I always found my CP70 easy to tune. I didn't do the same tuning my RPT does on my Estonia, but using an electronic tuner I always found it more than adequate. For gigging I don't think there would be any problem whatsoever. I think it is a great piano. It's just that with these new keyboards now, like the new CP300 or RD700SX who wants to carry these heavy pianos around, even if they are real?
Posted by: RealPlayer

Re: The smallest, lightest piano for gigging/touring? - 12/03/08 11:00 PM

Maybe contact the guy who started the nearby thread, "Harrington piano with folding keyboard." Make him an offer! \:D
Posted by: Supply

Re: The smallest, lightest piano for gigging/touring? - 12/05/08 12:13 PM

google
Helpenstill piano
Posted by: Brian Bennett

Re: The smallest, lightest piano for gigging/touring? - 12/05/08 09:45 PM

How I wish Yamaha still produced them. Mine is beaten up and I would love new one.

B
Posted by: Gregor

Re: The smallest, lightest piano for gigging/touring? - 12/06/08 06:26 AM

I owned a CP70 for years and liked it, but it was realy hard to tune.
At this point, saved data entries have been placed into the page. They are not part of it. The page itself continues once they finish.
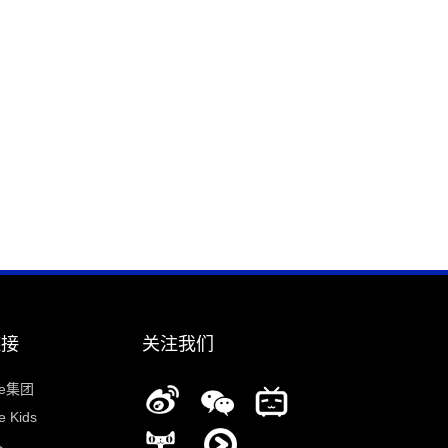
链接
关注我们
ee集团
 Kids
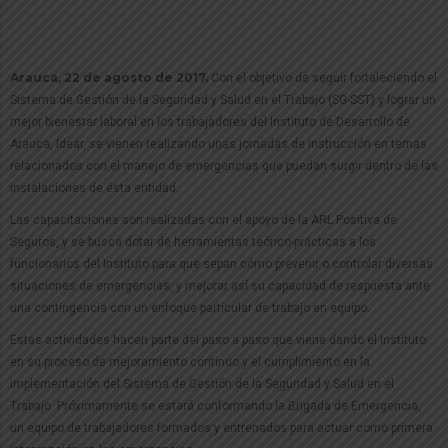
Arauca, 22 de agosto de 2017.
Con el objetivo de seguir fortaleciendo el
Sistema de Gestión de la Seguridad y Salud en el Trabajo (SG-SST) y lograr un
mejor bienestar laboral en los trabajadores del Instituto de Desarrollo de
Arauca, Idear, se vienen realizando unas jornadas de instrucción en temas
relacionados con el manejo de emergencias que puedan surgir dentro de las
instalaciones de ésta entidad.
Las capacitaciones son realizadas c​​on el apoyo de la ARL Positiva de
Seguros, y se busca dotar de herramientas teórico-prácticas a los
funcionarios del Instituto para que sepan cómo prevenir o controlar diversas
situaciones de emergencias, y mejorar así su capacidad de respuesta ante
una contingencia con un enfoque particular de trabajo en equipo.
Estas actividades hacen parte del paso a paso que viene dando el Instituto
en su proceso de mejoramiento continuo y el cumplimiento en la
implementación del Sistema de Gestión de la Seguridad y Salud en el
Trabajo. Próximamente se estará conformando la Brigada de Emergencia,
un equipo de trabajadores formados y entrenados para actuar como primera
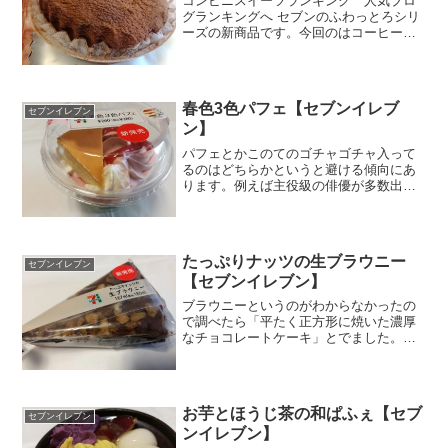
コンビニスイーツランキング 人気ブロ
グランキングへ セブンのふわっとろシリ
ーズの新商品です。今回のはコーヒーく
りぃむわらび♪毎回、これって以前食べた
かなぁ～～って考えちゃいます。似たよ
うなネーミングのものが多いんで。まぁ
食べたことあってもど...
春色3色パフェ【セブンイレブ
セブンイレブン
ン】
パフェとかこのてのゴチャゴチャ入って
るのはどちらかというと避ける傾向にあ
ります。例えば主役級の俳優が多数出演
するハリウッド映画とか、結局誰が主役
か曖昧で見終わったあともピンボケな感
想しか持てない場合が多いんですが、そ
れと似たような感じなんで...
たっぷりナッツの生ブラウニー
セブンイレブン
【セブンイレブン】
ブラウニーというのがわからなかったの
で調べたら「平たく正方形に焼いた濃厚
なチョコレートケーキ」とでました。で
もこれは三角で正方形じゃないなぁ～
～。あるいは、もともと正方形のケーキ
を切り分けて三角になったのかなぁ。と
どうでもいい疑問がふつふつ...
お芋とほうじ茶の和ぱふぇ【セブ
セブンイレブン
ンイレブン】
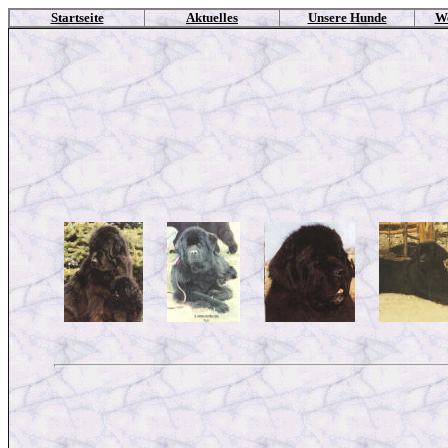
Startseite
Aktuelles
Unsere Hunde
W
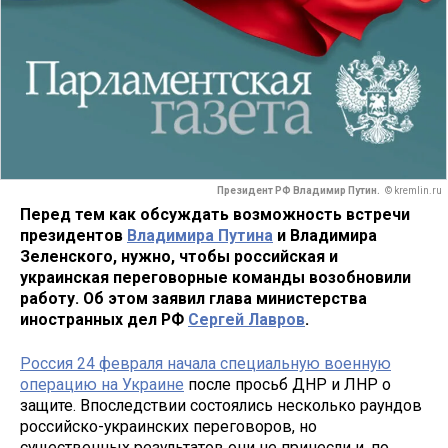
Президент РФ Владимир Путин.
© kremlin.ru
Перед тем как обсуждать возможность встречи
президентов
Владимира Путина
и Владимира
Зеленского, нужно, чтобы российская и
украинская переговорные команды возобновили
работу. Об этом заявил глава министерства
иностранных дел РФ
Сергей Лавров
.
Россия 24 февраля начала специальную военную
операцию на Украине
после просьб ДНР и ЛНР о
защите. Впоследствии состоялись несколько раундов
российско-украинских переговоров, но
существенных результатов они не принесли и, по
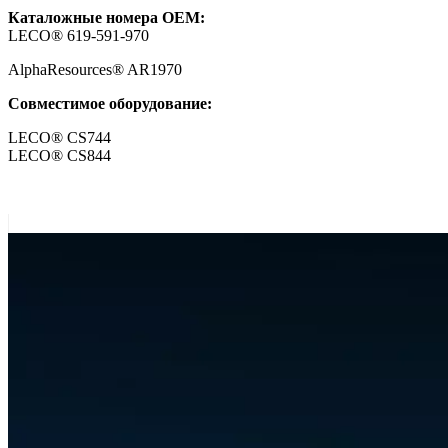
Каталожные номера ОЕМ:
LECO® 619-591-970
AlphaResources® AR1970
Совместимое оборудование:
LECO® CS744
LECO® CS844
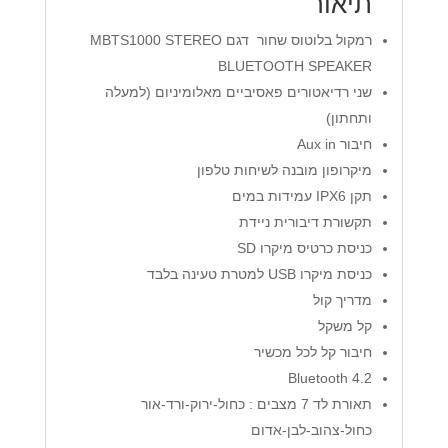
תיאור
רמקול בלוטוס שחור דגם MBTS1000 STEREO
BLUETOOTH SPEAKER
שני רדיאטורים פאסיביים מאלומיניום (למעלה
ותחתון)
חיבור Aux in
מיקרופון מובנה לשיחות טלפון
תקן IPX6 עמידות במים
תקשורת דיבורית ניידת
כניסת כרטיס מיקרו SD
כניסת מיקרו USB למטרת טעינה בלבד
מדריך קול
קל משקל
חיבור קל לכל מכשיר
Bluetooth 4.2
תאורת לד 7 מצבים : כחול-ירוק-ורד-אור
כחול-צהוב-לבן-אדום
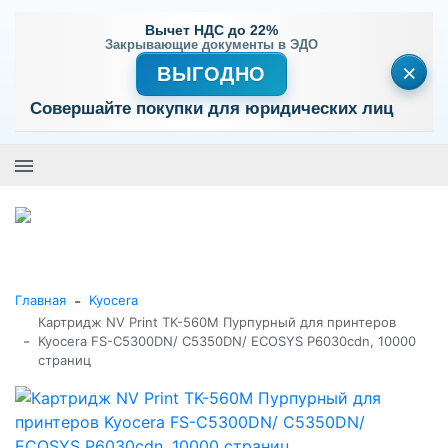
Вычет НДС до 22%
Закрывающие документы в ЭДО
×
ВЫГОДНО
Совершайте покупки для юридических лиц
+7 (495) 477-56-25
Заказать звонок
0
0
Каталог товаров
-
Главная
Kyocera
Картридж NV Print TK-560M Пурпурный для принтеров
-
Kyocera FS-C5300DN/ C5350DN/ ECOSYS P6030cdn, 10000
страниц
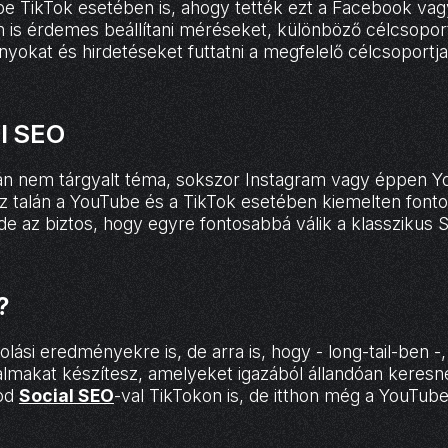
 be TikTok esetében is, ahogy tették ezt a Facebook va
n is érdemes beállítani méréseket, különböző célcsoport
okat és hirdetéseket futtatni a megfelelő célcsoportja
al SEO
lán nem tárgyalt téma, sokszor Instagram vagy éppen 
ez talán a YouTube és a TikTok esetében kiemelten fon
 de az biztos, hogy egyre fontosabbá válik a klasszikus 
?
lási eredményekre is, de arra is, hogy - long-tail-ben -
rtalmakat készítesz, amelyeket igazából állandóan keresn
nod
Social SEO
-val TikTokon is, de itthon még a YouTube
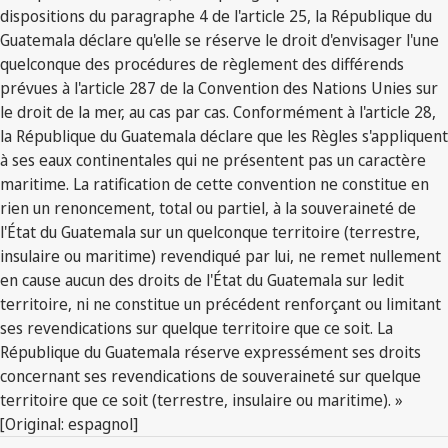
dispositions du paragraphe 4 de l'article 25, la République du
Guatemala déclare qu'elle se réserve le droit d'envisager l'une
quelconque des procédures de règlement des différends
prévues à l'article 287 de la Convention des Nations Unies sur
le droit de la mer, au cas par cas. Conformément à l'article 28,
la République du Guatemala déclare que les Règles s'appliquent
à ses eaux continentales qui ne présentent pas un caractère
maritime. La ratification de cette convention ne constitue en
rien un renoncement, total ou partiel, à la souveraineté de
l'État du Guatemala sur un quelconque territoire (terrestre,
insulaire ou maritime) revendiqué par lui, ne remet nullement
en cause aucun des droits de l'État du Guatemala sur ledit
territoire, ni ne constitue un précédent renforçant ou limitant
ses revendications sur quelque territoire que ce soit. La
République du Guatemala réserve expressément ses droits
concernant ses revendications de souveraineté sur quelque
territoire que ce soit (terrestre, insulaire ou maritime). »
[Original: espagnol]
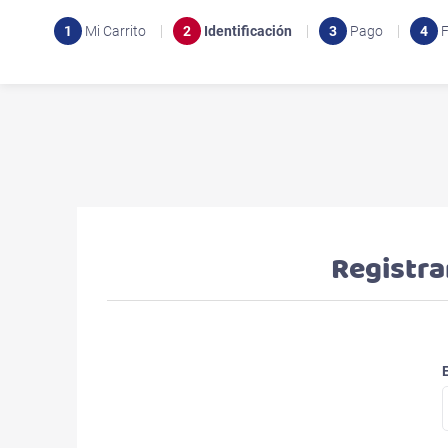
1
Mi Carrito
2
Identificación
3
Pago
4
F
Registra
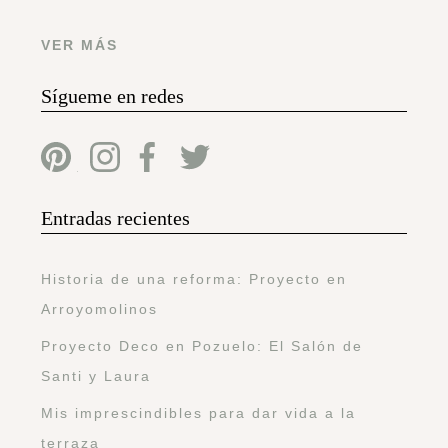
VER MÁS
Sígueme en redes
Entradas recientes
Historia de una reforma: Proyecto en
Arroyomolinos
Proyecto Deco en Pozuelo: El Salón de
Santi y Laura
Mis imprescindibles para dar vida a la
terraza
Furthermore, the touchweight was much too heavy for me. But the sound is legend! I am playing in a band as well, but I switched to a digital piano.

I recommend looking for a small Schimmel upright. In my opinion Schimmel is the company that built the best sounding small pianos. Of course, there are many small uprights on the market, but I think the Schimmels sound better than other small uprights. Aside perhaps from the Grotrian Steinweg 100.

There was a Schimmel Mod. 100 (100 cm) and the Schimmel Capricio (97 cm) which you could get used. Smaller than that is difficult. You can get e.g. a Manthey Klaviano with 90 cm, but that´s garbage. And many of these small uprights have a drop action and that´s garbage too.